Constrained Error-Correcting Codes for DNA-Based Storage Systems

More Info
expand_more

Abstract

Humanity is producing data at exponential rates. Solutions need to be found in order to accommodate the bytes of today and the future in an efficient and environmentally friendly way. DeoxyriboNucleic Acid, well-known as DNA, is a suitable destination for this major collection of data, as it is a high-density storage medium with long storage endurance [1]. In the field of research about DNA-Based Data Storage Systems, people examine quaternary codes. The considered DNA-codes consist of equi-length DNA-words over the Alphabet {0, 1, 2, 3} representing the available DNA building blocks or nucleotides {A, T,C,G} standing for Adenine, Thymine, Cytosine and Guanine respectively.
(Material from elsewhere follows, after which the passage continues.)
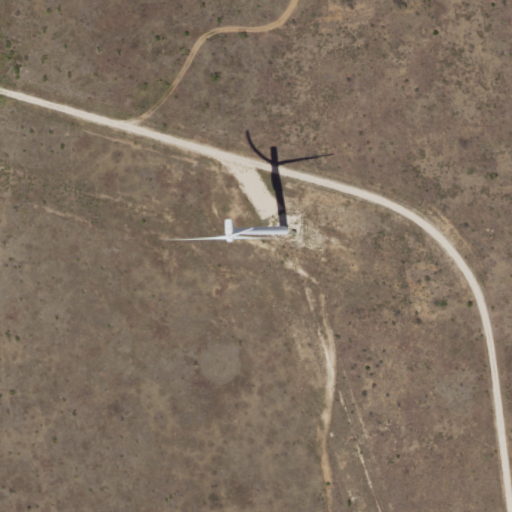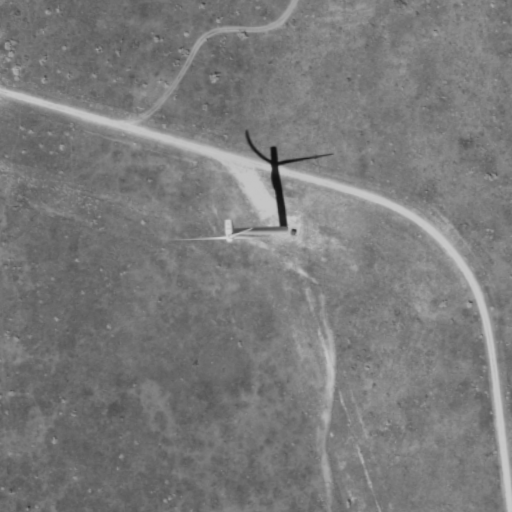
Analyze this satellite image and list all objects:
wind turbine: (279, 238)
Combinatorial constrained coding is introduced to avoid DNA patterns prone to sequencing errors, that might occur when archival data is read from DNA-blocks [2]. If an error occurs anyway, an imposed minimum Hamming distance d that a DNA-code satisfies, enforces error correction and detection capabilities [3]. Methods are considered to optimize the number of DNA-words that can be stored in a DNA-code satisfying these restrictions. This research explores DNA-codes of which the DNA-words adhere to a fixed GC content referred to as the GC-weight w, as well as the no-runlength constraint r = 1 that will not allow adjacent symbol repetition. By increasing distance d, we build on the findings of Van Leeuwen [4] and Vermeer [5], who created DNA-codes satisfying d = 2 for r = 1 and r ≥ 1 respectively. The maximum size of a DNA-code satisfying d = 3 among other constraints is proven to be 12. Furthermore, we cover the case d = n where the length n of the DNA-words and the minimum distance d the DNA-code satisfies are equal. We derive maximum sizes of these DNA-codes for all possible GC-weights w. Finally, we present algorithms that create DNA-d codes satisfying d = 3 and d = 4 and succeed in improving sizes of the DNA-codes created by the algorithms designed by Limbachiya et. al. [6] and Van Leeuwen [4].